Entre os incidentes mais preocupantes, uma explosão foi reportada no shopping center Aeon, situado na cidade de Kashima, também em Kumamoto. O segundo pavimento do complexo comercial cedeu completamente após o tremor, aprisionando inúmeras pessoas sob os escombros. As autoridades locais expressaram grande apreensão quanto a um possível número elevado de mortos. Durante toda a madrugada, equipes de resgate, incluindo bombeiros e forças de segurança, trabalharam incansavelmente para retirar clientes e funcionários do local, em uma corrida desesperada contra o tempo para encontrar sobreviventes.
Imagens feitas pela rede de TV pública NHK, do Japão, mostram uma autoestrada em colapso após forte terremoto em Kyushu, na cidade de Yatsushiro. pic.twitter.com/Z10ES4hv5w
— Renato Souza (@reporterenato) July 28, 2026
Testemunhas oculares descreveram um cenário de pânico e desespero generalizado, com pessoas buscando rotas de fuga em meio à fumaça e aos detritos. Os proprietários do centro comercial confirmaram que alguns clientes conseguiram escapar por conta própria ou foram resgatados antes da chegada das equipes especializadas. Contudo, a complexidade da situação, com estruturas instáveis e focos de incêndio intermitentes, exigiu o uso de equipamentos pesados e táticas avançadas de busca e salvamento.

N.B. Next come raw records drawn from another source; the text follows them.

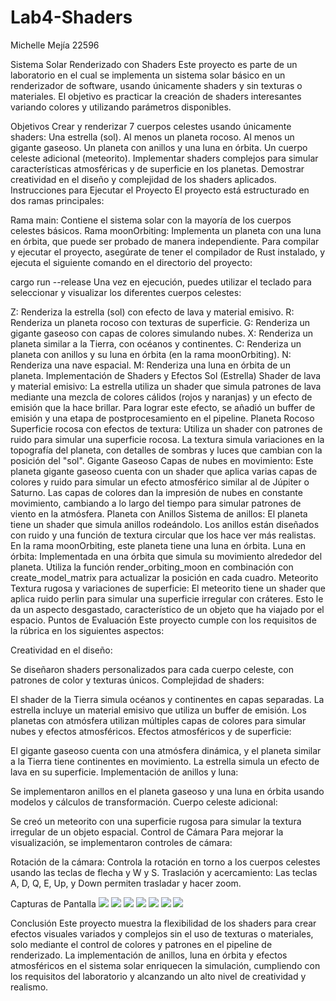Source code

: # Lab4-Shaders
Michelle Mejía 22596

Sistema Solar Renderizado con Shaders
Este proyecto es parte de un laboratorio en el cual se implementa un sistema solar básico en un renderizador de software, usando únicamente shaders y sin texturas o materiales. El objetivo es practicar la creación de shaders interesantes variando colores y utilizando parámetros disponibles.

Objetivos
Crear y renderizar 7 cuerpos celestes usando únicamente shaders:
Una estrella (sol).
Al menos un planeta rocoso.
Al menos un gigante gaseoso.
Un planeta con anillos y una luna en órbita.
Un cuerpo celeste adicional (meteorito).
Implementar shaders complejos para simular características atmosféricas y de superficie en los planetas.
Demostrar creatividad en el diseño y complejidad de los shaders aplicados.
Instrucciones para Ejecutar el Proyecto
El proyecto está estructurado en dos ramas principales:

Rama main: Contiene el sistema solar con la mayoría de los cuerpos celestes básicos.
Rama moonOrbiting: Implementa un planeta con una luna en órbita, que puede ser probado de manera independiente.
Para compilar y ejecutar el proyecto, asegúrate de tener el compilador de Rust instalado, y ejecuta el siguiente comando en el directorio del proyecto:

cargo run --release
Una vez en ejecución, puedes utilizar el teclado para seleccionar y visualizar los diferentes cuerpos celestes:

Z: Renderiza la estrella (sol) con efecto de lava y material emisivo.
R: Renderiza un planeta rocoso con texturas de superficie.
G: Renderiza un gigante gaseoso con capas de colores simulando nubes.
X: Renderiza un planeta similar a la Tierra, con océanos y continentes.
C: Renderiza un planeta con anillos y su luna en órbita (en la rama moonOrbiting).
N: Renderiza una nave espacial.
M: Renderiza una luna en órbita de un planeta.
Implementación de Shaders y Efectos
Sol (Estrella)
Shader de lava y material emisivo: La estrella utiliza un shader que simula patrones de lava mediante una mezcla de colores cálidos (rojos y naranjas) y un efecto de emisión que la hace brillar. Para lograr este efecto, se añadió un buffer de emisión y una etapa de postprocesamiento en el pipeline.
Planeta Rocoso
Superficie rocosa con efectos de textura: Utiliza un shader con patrones de ruido para simular una superficie rocosa. La textura simula variaciones en la topografía del planeta, con detalles de sombras y luces que cambian con la posición del "sol".
Gigante Gaseoso
Capas de nubes en movimiento: Este planeta gigante gaseoso cuenta con un shader que aplica varias capas de colores y ruido para simular un efecto atmosférico similar al de Júpiter o Saturno. Las capas de colores dan la impresión de nubes en constante movimiento, cambiando a lo largo del tiempo para simular patrones de viento en la atmósfera.
Planeta con Anillos
Sistema de anillos: El planeta tiene un shader que simula anillos rodeándolo. Los anillos están diseñados con ruido y una función de textura circular que los hace ver más realistas. En la rama moonOrbiting, este planeta tiene una luna en órbita.
Luna en órbita: Implementada en una órbita que simula su movimiento alrededor del planeta. Utiliza la función render_orbiting_moon en combinación con create_model_matrix para actualizar la posición en cada cuadro.
Meteorito
Textura rugosa y variaciones de superficie: El meteorito tiene un shader que aplica ruido perlin para simular una superficie irregular con cráteres. Esto le da un aspecto desgastado, característico de un objeto que ha viajado por el espacio.
Puntos de Evaluación
Este proyecto cumple con los requisitos de la rúbrica en los siguientes aspectos:

Creatividad en el diseño:

Se diseñaron shaders personalizados para cada cuerpo celeste, con patrones de color y texturas únicos.
Complejidad de shaders:

El shader de la Tierra simula océanos y continentes en capas separadas.
La estrella incluye un material emisivo que utiliza un buffer de emisión.
Los planetas con atmósfera utilizan múltiples capas de colores para simular nubes y efectos atmosféricos.
Efectos atmosféricos y de superficie:

El gigante gaseoso cuenta con una atmósfera dinámica, y el planeta similar a la Tierra tiene continentes en movimiento.
La estrella simula un efecto de lava en su superficie.
Implementación de anillos y luna:

Se implementaron anillos en el planeta gaseoso y una luna en órbita usando modelos y cálculos de transformación.
Cuerpo celeste adicional:

Se creó un meteorito con una superficie rugosa para simular la textura irregular de un objeto espacial.
Control de Cámara
Para mejorar la visualización, se implementaron controles de cámara:

Rotación de la cámara: Controla la rotación en torno a los cuerpos celestes usando las teclas de flecha y W y S.
Traslación y acercamiento: Las teclas A, D, Q, E, Up, y Down permiten trasladar y hacer zoom.

Capturas de Pantalla
![ ](lab/capturas/1.png)
![ ](lab/capturas/2.png)
![ ](lab/capturas/3.png)
![ ](lab/capturas/4.png)
![ ](lab/capturas/5.png)
![ ](lab/capturas/6.png)
![ ](lab/capturas/1.png)


Conclusión
Este proyecto muestra la flexibilidad de los shaders para crear efectos visuales variados y complejos sin el uso de texturas o materiales, solo mediante el control de colores y patrones en el pipeline de renderizado. La implementación de anillos, luna en órbita y efectos atmosféricos en el sistema solar enriquecen la simulación, cumpliendo con los requisitos del laboratorio y alcanzando un alto nivel de creatividad y realismo.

As equipes de emergência enfrentaram condições adversas no shopping Aeon, com a instabilidade do edifício e pequenos incêndios dificultando o acesso aos pontos mais críticos. Cães farejadores e dispositivos de escuta foram cruciais para localizar pessoas presas, enquanto a remoção de grandes blocos de concreto avançava lentamente. A polícia local sinalizou que a quantidade de vítimas fatais sob os destroços poderia ser substancial, refletindo a força do impacto sísmico na edificação.
Em toda a área afetada pelo terremoto, os serviços de saúde atenderam pelo menos 50 indivíduos que necessitaram de cuidados médicos urgentes. Os ferimentos variaram de cortes e escoriações a fraturas graves e traumas resultantes do impacto direto, queda de objetos ou inalação de fumaça. Hospitais e centros de saúde em Kumamoto ativaram seus planos de contingência, preparando salas cirúrgicas e mobilizando equipes adicionais para lidar com o crescente número de pacientes. A avaliação completa da extensão dos danos e do total de feridos continua em andamento.
Diante da incerteza inicial, as autoridades japonesas chegaram a emitir um alerta de tsunami para as regiões costeiras, que foi felizmente suspenso algumas horas depois, proporcionando um breve alívio. No entanto, o evento sísmico desencadeou uma série de outros alertas de emergência para províncias vizinhas a Kumamoto, preparando a população para possíveis abalos secundários e deslizamentos de terra, um risco comum em terremotos de alta intensidade.
A infraestrutura local foi severamente impactada, com cerca de 50 mil residências ficando sem energia elétrica, mergulhando vastas áreas na escuridão. Essa interrupção não apenas comprometeu o conforto dos moradores, mas também dificultou as comunicações e a capacidade de resposta a novas emergências. Além disso, o aeroporto local foi fechado e os trens de alta velocidade tiveram suas operações paralisadas em toda a região atingida, isolando e dificultando a mobilidade e o fluxo de ajuda.